▶ _Aim of the task_
Go through the data and tally the lines that hold the string "wird". Reply with the total alone.

+++ Working data +++

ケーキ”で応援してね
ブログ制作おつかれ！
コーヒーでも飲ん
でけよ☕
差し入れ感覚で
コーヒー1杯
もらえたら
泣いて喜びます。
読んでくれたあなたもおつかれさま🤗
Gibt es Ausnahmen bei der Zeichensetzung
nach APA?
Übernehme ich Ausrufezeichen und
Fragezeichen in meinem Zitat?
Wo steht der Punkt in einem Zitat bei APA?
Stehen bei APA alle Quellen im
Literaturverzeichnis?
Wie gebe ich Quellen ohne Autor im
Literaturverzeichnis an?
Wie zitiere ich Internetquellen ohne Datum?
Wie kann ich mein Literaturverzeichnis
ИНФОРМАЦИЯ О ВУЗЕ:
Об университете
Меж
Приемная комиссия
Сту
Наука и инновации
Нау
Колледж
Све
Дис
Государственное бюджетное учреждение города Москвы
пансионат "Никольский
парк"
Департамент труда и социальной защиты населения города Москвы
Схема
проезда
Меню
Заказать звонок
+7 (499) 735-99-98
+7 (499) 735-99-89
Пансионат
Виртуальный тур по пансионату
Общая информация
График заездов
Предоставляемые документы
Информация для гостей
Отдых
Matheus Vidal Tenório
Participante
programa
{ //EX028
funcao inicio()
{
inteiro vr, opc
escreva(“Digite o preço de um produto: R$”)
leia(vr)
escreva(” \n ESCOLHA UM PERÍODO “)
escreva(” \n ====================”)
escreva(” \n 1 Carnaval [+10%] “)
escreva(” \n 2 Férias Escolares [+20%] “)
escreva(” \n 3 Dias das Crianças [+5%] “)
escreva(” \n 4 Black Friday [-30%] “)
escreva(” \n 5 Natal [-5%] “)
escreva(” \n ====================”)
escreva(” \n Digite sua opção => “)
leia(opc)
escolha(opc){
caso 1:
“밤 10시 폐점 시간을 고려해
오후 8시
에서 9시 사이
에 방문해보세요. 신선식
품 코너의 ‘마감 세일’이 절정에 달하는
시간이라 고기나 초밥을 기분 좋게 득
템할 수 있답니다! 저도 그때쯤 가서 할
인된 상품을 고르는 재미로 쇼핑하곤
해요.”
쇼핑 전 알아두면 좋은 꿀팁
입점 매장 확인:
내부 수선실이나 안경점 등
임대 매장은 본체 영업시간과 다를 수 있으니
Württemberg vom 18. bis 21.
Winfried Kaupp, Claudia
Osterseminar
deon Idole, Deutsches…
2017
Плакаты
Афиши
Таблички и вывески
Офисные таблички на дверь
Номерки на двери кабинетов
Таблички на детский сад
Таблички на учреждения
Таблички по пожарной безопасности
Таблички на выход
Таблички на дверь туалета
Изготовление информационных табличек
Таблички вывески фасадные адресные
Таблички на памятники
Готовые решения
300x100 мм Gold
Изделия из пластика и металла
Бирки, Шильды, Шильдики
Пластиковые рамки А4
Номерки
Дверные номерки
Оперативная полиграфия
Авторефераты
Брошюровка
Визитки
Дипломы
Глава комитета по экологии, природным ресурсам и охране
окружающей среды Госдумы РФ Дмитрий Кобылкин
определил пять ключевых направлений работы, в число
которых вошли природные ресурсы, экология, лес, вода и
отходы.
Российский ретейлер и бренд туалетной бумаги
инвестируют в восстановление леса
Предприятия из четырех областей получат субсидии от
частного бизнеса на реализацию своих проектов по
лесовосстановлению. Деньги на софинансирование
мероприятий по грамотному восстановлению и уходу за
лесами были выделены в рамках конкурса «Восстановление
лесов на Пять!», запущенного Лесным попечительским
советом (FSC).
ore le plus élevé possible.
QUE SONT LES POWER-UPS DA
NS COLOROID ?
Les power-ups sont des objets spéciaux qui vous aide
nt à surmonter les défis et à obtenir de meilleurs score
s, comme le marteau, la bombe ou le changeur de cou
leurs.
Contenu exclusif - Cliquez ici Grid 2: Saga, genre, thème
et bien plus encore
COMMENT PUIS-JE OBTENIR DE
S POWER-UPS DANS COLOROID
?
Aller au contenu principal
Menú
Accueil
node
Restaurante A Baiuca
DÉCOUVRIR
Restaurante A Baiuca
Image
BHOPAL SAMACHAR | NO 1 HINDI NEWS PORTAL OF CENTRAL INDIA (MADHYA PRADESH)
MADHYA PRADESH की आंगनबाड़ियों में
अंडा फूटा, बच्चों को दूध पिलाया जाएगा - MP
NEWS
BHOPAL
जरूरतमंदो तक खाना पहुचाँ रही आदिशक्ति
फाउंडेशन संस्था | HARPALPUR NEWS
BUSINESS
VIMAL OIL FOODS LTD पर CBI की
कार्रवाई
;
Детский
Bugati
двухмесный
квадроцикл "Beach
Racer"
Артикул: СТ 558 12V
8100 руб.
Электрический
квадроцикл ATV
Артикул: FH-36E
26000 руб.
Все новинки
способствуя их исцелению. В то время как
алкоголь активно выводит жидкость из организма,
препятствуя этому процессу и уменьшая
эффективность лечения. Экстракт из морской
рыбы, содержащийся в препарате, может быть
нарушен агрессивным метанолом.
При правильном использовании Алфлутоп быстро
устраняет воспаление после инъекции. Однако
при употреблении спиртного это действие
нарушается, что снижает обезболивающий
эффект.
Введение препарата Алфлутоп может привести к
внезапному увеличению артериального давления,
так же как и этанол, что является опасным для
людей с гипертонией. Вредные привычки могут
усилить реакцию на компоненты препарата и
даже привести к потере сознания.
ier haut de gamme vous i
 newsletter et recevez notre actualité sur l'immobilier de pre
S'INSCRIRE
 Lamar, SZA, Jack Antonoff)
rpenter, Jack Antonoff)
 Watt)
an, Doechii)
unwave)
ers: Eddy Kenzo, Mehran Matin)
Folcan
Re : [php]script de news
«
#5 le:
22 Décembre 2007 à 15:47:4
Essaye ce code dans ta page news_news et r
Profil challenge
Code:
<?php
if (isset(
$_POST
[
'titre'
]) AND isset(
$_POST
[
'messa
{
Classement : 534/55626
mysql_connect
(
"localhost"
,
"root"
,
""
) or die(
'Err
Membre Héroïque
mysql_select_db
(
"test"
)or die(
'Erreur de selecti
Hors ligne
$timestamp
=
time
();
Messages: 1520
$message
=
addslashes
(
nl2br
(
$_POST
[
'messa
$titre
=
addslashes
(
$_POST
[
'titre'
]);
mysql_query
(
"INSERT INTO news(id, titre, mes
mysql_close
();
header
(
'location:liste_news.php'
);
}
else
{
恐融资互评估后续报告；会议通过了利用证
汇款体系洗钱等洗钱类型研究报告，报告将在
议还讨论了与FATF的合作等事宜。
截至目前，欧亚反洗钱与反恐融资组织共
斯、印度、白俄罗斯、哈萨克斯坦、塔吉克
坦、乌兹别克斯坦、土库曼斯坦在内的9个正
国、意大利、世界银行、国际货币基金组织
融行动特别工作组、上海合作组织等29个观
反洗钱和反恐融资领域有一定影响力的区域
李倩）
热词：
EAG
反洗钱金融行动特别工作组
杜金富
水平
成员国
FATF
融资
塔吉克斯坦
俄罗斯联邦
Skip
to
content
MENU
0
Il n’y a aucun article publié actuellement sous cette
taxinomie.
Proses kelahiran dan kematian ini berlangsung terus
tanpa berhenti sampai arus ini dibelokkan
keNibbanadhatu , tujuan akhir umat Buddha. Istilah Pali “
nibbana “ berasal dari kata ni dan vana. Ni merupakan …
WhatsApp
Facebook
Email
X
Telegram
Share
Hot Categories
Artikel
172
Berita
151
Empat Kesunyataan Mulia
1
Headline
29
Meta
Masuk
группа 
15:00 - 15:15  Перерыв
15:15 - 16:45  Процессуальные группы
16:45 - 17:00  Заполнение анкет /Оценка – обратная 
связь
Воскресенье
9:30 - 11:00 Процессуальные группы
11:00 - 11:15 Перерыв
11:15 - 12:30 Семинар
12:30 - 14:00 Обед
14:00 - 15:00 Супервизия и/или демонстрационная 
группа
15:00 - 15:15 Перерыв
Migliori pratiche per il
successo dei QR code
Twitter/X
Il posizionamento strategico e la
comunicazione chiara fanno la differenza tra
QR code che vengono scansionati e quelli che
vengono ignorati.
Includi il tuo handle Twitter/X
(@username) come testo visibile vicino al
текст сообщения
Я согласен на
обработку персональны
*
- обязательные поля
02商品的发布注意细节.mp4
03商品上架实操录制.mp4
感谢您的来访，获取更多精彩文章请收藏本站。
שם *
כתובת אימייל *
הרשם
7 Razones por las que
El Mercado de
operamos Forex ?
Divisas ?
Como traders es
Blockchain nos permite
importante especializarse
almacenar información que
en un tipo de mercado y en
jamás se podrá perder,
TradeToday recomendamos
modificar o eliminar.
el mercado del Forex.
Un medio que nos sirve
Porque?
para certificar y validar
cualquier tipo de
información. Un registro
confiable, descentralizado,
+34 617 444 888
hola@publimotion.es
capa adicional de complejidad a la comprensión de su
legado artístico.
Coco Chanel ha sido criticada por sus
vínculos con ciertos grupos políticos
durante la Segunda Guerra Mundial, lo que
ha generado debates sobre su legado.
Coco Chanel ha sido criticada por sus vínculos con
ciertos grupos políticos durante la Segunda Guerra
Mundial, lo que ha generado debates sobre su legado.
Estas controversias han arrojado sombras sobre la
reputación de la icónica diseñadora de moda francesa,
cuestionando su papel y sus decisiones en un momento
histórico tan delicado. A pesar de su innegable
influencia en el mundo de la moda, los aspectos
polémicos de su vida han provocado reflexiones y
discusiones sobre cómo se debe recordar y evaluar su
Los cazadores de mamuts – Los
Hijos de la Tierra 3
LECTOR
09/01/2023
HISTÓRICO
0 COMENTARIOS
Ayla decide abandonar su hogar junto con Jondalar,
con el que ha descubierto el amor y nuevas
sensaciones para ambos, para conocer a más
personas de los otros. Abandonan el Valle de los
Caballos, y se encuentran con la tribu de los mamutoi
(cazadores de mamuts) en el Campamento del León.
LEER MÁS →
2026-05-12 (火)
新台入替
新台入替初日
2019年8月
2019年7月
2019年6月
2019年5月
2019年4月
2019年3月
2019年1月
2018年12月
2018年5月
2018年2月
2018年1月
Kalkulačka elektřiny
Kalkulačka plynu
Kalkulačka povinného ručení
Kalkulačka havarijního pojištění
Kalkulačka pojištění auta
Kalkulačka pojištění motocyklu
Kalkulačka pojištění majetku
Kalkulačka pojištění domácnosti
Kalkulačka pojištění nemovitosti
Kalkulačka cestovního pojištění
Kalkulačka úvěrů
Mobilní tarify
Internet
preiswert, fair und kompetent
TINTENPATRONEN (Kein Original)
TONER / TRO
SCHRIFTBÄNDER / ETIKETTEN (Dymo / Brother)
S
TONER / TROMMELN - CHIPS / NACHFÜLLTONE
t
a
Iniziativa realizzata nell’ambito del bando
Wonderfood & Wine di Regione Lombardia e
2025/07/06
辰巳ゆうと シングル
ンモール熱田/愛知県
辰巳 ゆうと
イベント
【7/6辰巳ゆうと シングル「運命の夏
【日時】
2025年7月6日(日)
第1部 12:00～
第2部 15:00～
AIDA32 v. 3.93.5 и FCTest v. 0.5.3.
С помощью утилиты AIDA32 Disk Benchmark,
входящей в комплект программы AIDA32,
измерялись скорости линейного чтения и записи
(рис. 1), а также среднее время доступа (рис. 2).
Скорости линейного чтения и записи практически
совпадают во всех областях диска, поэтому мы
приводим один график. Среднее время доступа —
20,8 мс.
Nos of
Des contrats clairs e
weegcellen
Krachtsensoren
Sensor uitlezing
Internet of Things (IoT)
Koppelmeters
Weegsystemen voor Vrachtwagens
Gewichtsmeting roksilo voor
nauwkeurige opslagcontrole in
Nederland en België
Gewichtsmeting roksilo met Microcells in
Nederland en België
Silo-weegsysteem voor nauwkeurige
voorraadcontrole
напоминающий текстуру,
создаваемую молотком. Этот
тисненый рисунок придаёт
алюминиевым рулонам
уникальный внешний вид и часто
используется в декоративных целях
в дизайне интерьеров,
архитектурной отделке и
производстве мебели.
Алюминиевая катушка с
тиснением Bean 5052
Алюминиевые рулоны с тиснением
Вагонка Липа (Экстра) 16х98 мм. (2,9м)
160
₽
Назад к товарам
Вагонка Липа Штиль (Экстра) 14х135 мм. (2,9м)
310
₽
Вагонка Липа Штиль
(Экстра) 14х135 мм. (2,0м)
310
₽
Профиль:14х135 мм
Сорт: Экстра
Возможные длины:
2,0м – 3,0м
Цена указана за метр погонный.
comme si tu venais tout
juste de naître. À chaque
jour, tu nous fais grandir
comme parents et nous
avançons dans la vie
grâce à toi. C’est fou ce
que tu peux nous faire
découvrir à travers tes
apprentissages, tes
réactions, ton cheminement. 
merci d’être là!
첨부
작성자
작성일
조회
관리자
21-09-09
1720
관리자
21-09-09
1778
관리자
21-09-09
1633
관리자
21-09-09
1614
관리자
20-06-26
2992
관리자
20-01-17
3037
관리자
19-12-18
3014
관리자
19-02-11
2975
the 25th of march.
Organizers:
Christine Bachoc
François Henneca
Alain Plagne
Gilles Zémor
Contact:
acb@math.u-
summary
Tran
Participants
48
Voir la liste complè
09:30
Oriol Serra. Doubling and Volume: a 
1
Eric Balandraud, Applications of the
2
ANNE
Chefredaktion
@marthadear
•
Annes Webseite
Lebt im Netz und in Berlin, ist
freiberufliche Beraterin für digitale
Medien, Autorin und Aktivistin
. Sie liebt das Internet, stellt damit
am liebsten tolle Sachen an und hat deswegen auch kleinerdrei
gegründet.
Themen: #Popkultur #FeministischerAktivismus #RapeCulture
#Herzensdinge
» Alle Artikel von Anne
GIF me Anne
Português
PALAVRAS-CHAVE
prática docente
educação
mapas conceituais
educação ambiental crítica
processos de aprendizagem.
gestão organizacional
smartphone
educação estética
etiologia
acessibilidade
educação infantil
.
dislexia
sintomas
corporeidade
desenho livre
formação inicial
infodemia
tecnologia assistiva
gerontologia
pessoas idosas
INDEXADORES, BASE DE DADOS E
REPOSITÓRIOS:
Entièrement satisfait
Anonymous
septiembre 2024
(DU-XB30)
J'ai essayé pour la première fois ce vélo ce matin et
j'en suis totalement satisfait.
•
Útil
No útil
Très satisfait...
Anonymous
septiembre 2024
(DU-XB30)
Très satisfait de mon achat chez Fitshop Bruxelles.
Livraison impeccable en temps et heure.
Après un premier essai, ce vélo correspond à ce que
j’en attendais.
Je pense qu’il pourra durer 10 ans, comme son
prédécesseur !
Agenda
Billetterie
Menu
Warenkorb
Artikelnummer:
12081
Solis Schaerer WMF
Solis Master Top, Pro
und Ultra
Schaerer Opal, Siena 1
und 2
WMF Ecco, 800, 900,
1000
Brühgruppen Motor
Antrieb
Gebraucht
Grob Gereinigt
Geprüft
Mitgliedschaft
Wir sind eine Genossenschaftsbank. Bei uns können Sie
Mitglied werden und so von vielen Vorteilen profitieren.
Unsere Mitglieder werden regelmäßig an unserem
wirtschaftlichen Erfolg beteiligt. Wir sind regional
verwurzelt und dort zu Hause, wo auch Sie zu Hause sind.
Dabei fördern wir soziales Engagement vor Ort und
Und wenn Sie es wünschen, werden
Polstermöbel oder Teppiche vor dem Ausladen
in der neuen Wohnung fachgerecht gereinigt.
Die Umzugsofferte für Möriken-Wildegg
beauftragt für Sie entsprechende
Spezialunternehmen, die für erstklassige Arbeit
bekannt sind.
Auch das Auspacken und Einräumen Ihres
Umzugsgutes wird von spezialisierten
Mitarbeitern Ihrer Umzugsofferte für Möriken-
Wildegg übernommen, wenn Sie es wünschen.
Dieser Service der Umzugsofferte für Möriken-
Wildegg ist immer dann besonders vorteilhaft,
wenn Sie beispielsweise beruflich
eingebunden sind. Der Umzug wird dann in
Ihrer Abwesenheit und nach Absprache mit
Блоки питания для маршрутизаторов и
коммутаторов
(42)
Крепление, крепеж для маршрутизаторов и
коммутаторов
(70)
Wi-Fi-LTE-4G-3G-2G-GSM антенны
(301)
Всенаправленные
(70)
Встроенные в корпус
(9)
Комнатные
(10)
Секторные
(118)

+++

▶ _Reply to the exercise_
2